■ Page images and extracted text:
* * *

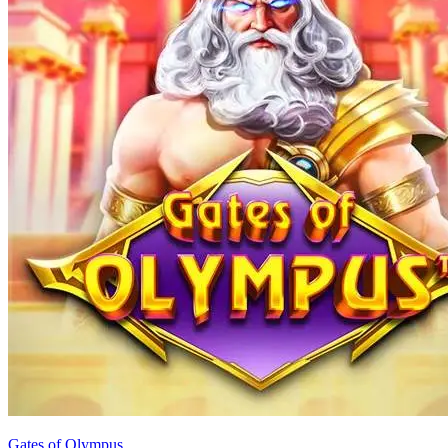
Gates of Olympus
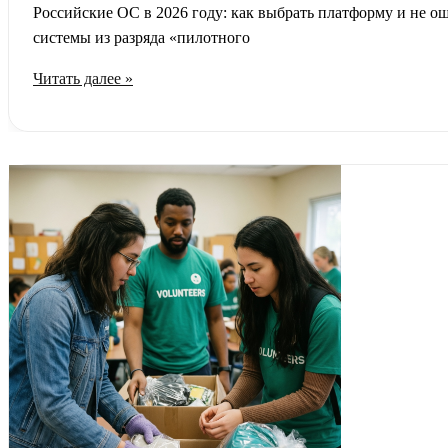
Российские ОС в 2026 году: как выбрать платформу и не о
системы из разряда «пилотного
Российские
Читать далее »
операционные
системы
2026:
как
выбрать
и
быстро
перейти
с
Windows
на
Astra
Linux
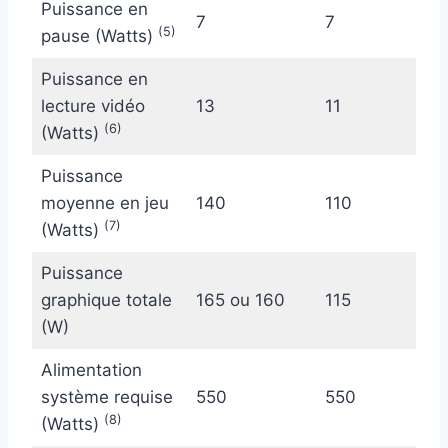
Puissance en
7
7
(5)
pause (Watts)
Puissance en
lecture vidéo
13
11
(6)
(Watts)
Puissance
moyenne en jeu
140
110
(7)
(Watts)
Puissance
graphique totale
165 ou 160
115
(W)
Alimentation
système requise
550
550
(8)
(Watts)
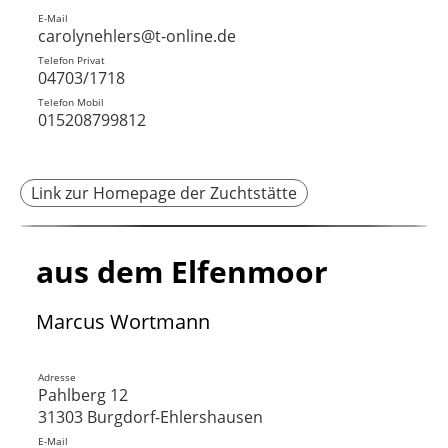
E-Mail
carolynehlers@t-online.de
Telefon Privat
04703/1718
Telefon Mobil
015208799812
Link zur Homepage der Zuchtstätte
aus dem Elfenmoor
Marcus Wortmann
Adresse
Pahlberg 12
31303 Burgdorf-Ehlershausen
E-Mail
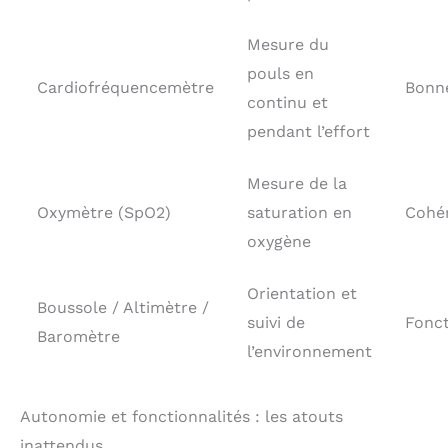
Mesure du
pouls en
Cardiofréquencemètre
Bonn
continu et
pendant l’effort
Mesure de la
Oxymètre (SpO2)
saturation en
Cohé
oxygène
Orientation et
Boussole / Altimètre /
suivi de
Fonct
Baromètre
l’environnement
Autonomie et fonctionnalités : les atouts
inattendus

* * *

■ Exercise brief:
The answer to this exercise is one number: how many lines of the records above contain the string "выбрать".

■ Problem solution:
2